E. Plot the distribution in part B (3 if you stick close to class notes, or 1 if you venture out).

set.seed(10)
# Normal Distribution

mu_1 = 25
sd_1 = 1

x_1 = seq(from = mu_1 - 3 * sd_1, to = mu_1 + 3 * sd_1, length.out = 100)

# PDF plot
pdf_1 = dnorm(x = x_1, mean = mu_1, sd = sd_1)
plot(x = x_1, y = pdf_1, type = 'l', ylab = "Probability", xlab = "x", main = "PDF of Normal Distribution with Mean 25 and SD 1", col = "skyblue")

# CDF plot
cdf_1 = pnorm(q = x_1, mean =  mu_1, sd = sd_1) 
plot(x = x_1, y = cdf_1, type = 'l', ylab = "Cumulative Density", xlab = "x", main = "CDF of Normal Distribution with Mean 25 and SD 1", col = "skyblue")

set.seed(10)
# Binomail Distribution - rolling a 6 on a fair dice, 100 rolls

n_binom = 50
p_binom = 1/6
x_binom = 0:n_binom

mu_binom = n_binom * p_binom 
sd_binom = sqrt(n_binom * p_binom * (1 - p_binom))
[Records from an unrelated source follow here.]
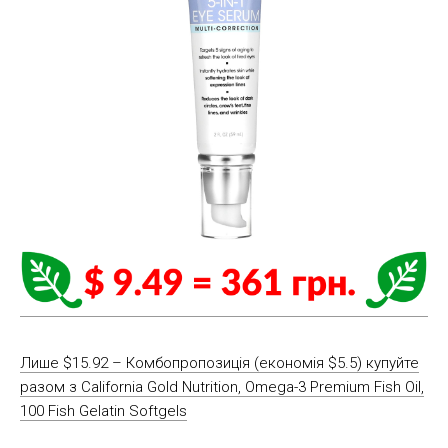
Лише $15.92 – Комбопропозиція (економія $5.5) купуйте
разом з California Gold Nutrition, Omega-3 Premium Fish Oil,
100 Fish Gelatin Softgels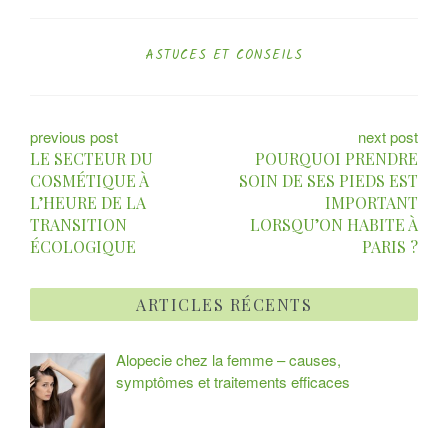
ASTUCES ET CONSEILS
N
previous post
next post
LE SECTEUR DU
POURQUOI PRENDRE
a
COSMÉTIQUE À
SOIN DE SES PIEDS EST
L’HEURE DE LA
IMPORTANT
v
TRANSITION
LORSQU’ON HABITE À
i
ÉCOLOGIQUE
PARIS ?
g
ARTICLES RÉCENTS
a
t
Alopecie chez la femme – causes,
symptômes et traitements efficaces
i
o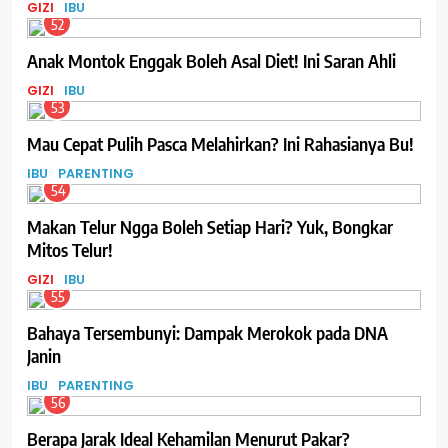
GIZI
IBU
52
Anak Montok Enggak Boleh Asal Diet! Ini Saran Ahli
GIZI
IBU
53
Mau Cepat Pulih Pasca Melahirkan? Ini Rahasianya Bu!
IBU
PARENTING
54
Makan Telur Ngga Boleh Setiap Hari? Yuk, Bongkar
Mitos Telur!
GIZI
IBU
55
Bahaya Tersembunyi: Dampak Merokok pada DNA
Janin
IBU
PARENTING
56
Berapa Jarak Ideal Kehamilan Menurut Pakar?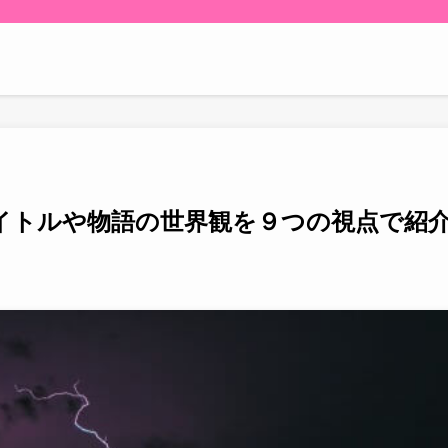
イトルや物語の世界観を９つの視点で紹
probabilites_binom = dbinom(x = x_binom, size = n_binom, prob = p_binom)

# PDf plot 
barplot(height = probabilites_binom, names.arg = x_binom, col = "skyblue", main = "PDF of Number of 6s Rolled on 50 Tosses of a Fair Die", xlab = "Number of Successes", ylab = "Probability")

#CDF plot
cdf_binom = pbinom(x_binom, size = n_binom, prob = p_binom)
plot(x_binom, cdf_binom, type = "l", xlab = "Number of Successes", ylab = "Cumulative Probability", main = "CDF of Number of 6s Rolled on 50 Tosses of a Fair Die", col = "skyblue")

set.seed(10)
# Poisson Distribution 

# The rate of marketing texts to regular texts I receive in a day is 4

# PDF 
lambda = 4
x = 0:15
pois_probs = dpois(x, lambda)
plot(x, pois_probs, type = "l", col = "skyblue", xlab = "Number of Occurrences", ylab = "Probability", main = "Poisson PDF with Lambda of 4")

# CDF 
plot(ppois(x, lambda = lambda), type = "l", col = "skyblue")

Part 2 - Convergence of Distributions

Let’s assume that a hospital’s neurosurgical team performed N procedures for in-brain bleeding last year. x of these procedures resulted in death within 30 days. If the national proportion for death in these cases is , then is there evidence to suggest that your hospital’s proportion of deaths is more extreme than the national proportion?

Pick your own values of N, x, and . x is necessarily less than or equal to N, and is a fixed probability of success. The probability should be greater than or equal to x.

Then model both as a binomial and a Poisson, and provide your R code solutions. Do you get similar answers or not under the two different distributional assumptions, and can you guess why?

# My chosen national rate for death in these cases is 12%, N is 30, and x is 8
part_2_N = 30
part_2_pi = 0.12
part_2_x = 8

# As Binomial: P(X >= 8 | n = 30, pi = 0.12)
round(sum(dbinom(x = 8:30, size = part_2_N, prob = part_2_pi)), digits = 4)

## [1] 0.0221

# As Poisson: 0.12 is equivalent to 12 deaths out of 100 cases. Our sample is 30. Number of errors is 8. 
pois_t = 30 / 100 # 30 sample / 100 cases
lambda_t = pois_t * 12 # 12 deaths in 100 cases

round(sum(dpois(x = 8:30, lambda = lambda_t)), digits = 4)

## [1] 0.0308

My answers differ when I model the situation with a Binomial Distribution vs a Poisson Distribution. The probability that our hospital’s proportion of deaths is more extreme than the national proportion is 0.0221 under Binomial and 0.0308 under Poisson. It makes sense that the answers we see are different. The binomial distribution assumes a fixed number of trials while a poisson distribution does not have a predetermined number of trials. We should use binomial when we know the number of trials that will take place, and each has the same chance of success. We should use Poisson when we have a specific time frame, want to know how many times our event occurred, and each event has a constant average rate.